After dropping the pictures, give again exactly the lines of the data from its first line through the line with "index dip: (134, 72)", which is included as well.

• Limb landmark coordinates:
......
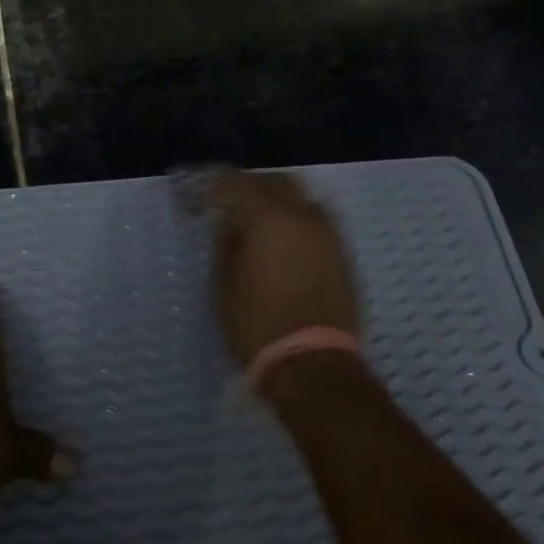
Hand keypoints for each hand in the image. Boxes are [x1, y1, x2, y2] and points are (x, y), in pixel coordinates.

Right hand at [205, 169, 357, 364]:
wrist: (313, 363)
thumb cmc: (257, 324)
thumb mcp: (224, 285)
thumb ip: (226, 243)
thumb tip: (229, 222)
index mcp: (266, 217)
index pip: (235, 183)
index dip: (215, 184)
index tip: (202, 193)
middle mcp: (300, 214)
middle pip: (273, 181)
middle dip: (249, 186)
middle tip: (229, 200)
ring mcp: (326, 231)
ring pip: (300, 195)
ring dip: (277, 198)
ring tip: (260, 217)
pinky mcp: (341, 251)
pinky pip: (316, 218)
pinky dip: (297, 217)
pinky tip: (285, 236)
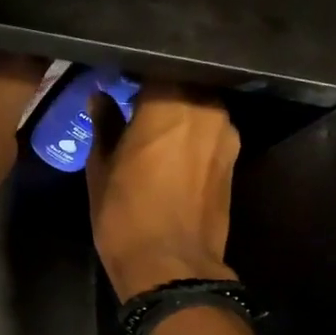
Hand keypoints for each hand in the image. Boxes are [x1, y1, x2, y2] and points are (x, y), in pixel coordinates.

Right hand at [86, 84, 239, 300]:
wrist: (171, 268)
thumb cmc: (125, 217)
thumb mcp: (102, 171)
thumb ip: (105, 127)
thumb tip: (101, 98)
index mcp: (168, 102)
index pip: (153, 66)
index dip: (134, 72)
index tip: (117, 80)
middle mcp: (205, 108)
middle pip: (182, 83)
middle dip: (160, 90)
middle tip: (134, 103)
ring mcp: (226, 134)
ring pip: (200, 107)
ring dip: (179, 113)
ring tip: (154, 130)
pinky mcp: (234, 159)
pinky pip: (210, 133)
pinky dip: (193, 135)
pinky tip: (173, 154)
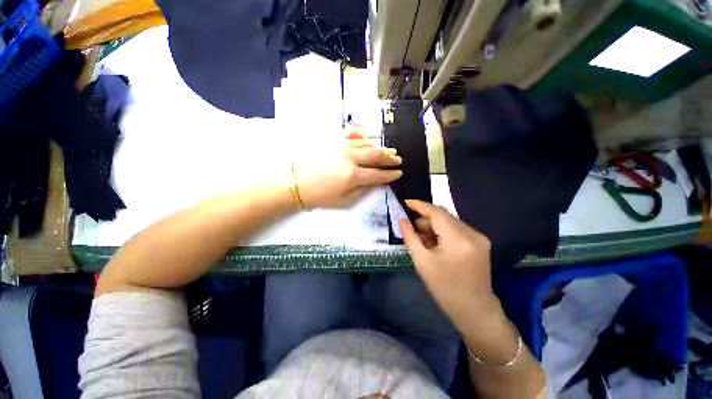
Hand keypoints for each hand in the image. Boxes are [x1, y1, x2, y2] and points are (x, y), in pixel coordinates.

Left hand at [294, 128, 402, 207]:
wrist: (295, 182)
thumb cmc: (320, 196)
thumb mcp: (344, 200)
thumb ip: (363, 189)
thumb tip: (376, 181)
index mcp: (353, 176)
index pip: (379, 174)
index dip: (391, 174)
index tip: (398, 173)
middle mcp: (350, 158)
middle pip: (376, 155)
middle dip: (390, 158)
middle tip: (398, 159)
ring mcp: (341, 146)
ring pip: (367, 144)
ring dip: (379, 148)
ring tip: (388, 151)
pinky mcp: (333, 140)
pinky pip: (352, 135)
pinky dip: (363, 137)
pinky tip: (368, 140)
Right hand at [399, 200, 502, 329]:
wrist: (475, 310)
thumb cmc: (445, 288)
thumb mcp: (422, 262)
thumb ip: (410, 237)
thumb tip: (402, 219)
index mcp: (458, 240)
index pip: (437, 212)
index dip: (419, 205)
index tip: (405, 202)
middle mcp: (472, 234)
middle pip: (444, 215)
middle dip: (425, 218)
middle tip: (411, 227)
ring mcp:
......
• THE ANSWER:
Hand keypoints for each hand in the image. Boxes are [x1, y1, x2, y2] and points are (x, y), in pixel coordinates.

Right hand at [205, 169, 357, 364]:
wrist: (313, 363)
thumb cmc: (257, 324)
thumb mcp: (224, 285)
thumb ip: (226, 243)
thumb tip: (229, 222)
index mcp: (266, 217)
index pip: (235, 183)
index dip: (215, 184)
index tip: (202, 193)
middle mcp: (300, 214)
middle pip: (273, 181)
middle dip: (249, 186)
middle tip: (229, 200)
ring mcp: (326, 231)
ring pip: (300, 195)
ring dip: (277, 198)
ring tip: (260, 217)
pinky mcp: (341, 251)
pinky pip: (316, 218)
pinky dip: (297, 217)
pinky tip: (285, 236)
Hand keypoints for each hand in the image. Boxes are [x1, y1, x2, y2] and points are (x, y), in pixel coordinates.

Right hand at [86, 84, 239, 300]:
wrist: (171, 268)
thumb cmc: (125, 217)
thumb mcp: (102, 171)
thumb ip: (105, 127)
thumb tip: (101, 98)
index mcp: (168, 102)
index pip: (153, 66)
index dip: (134, 72)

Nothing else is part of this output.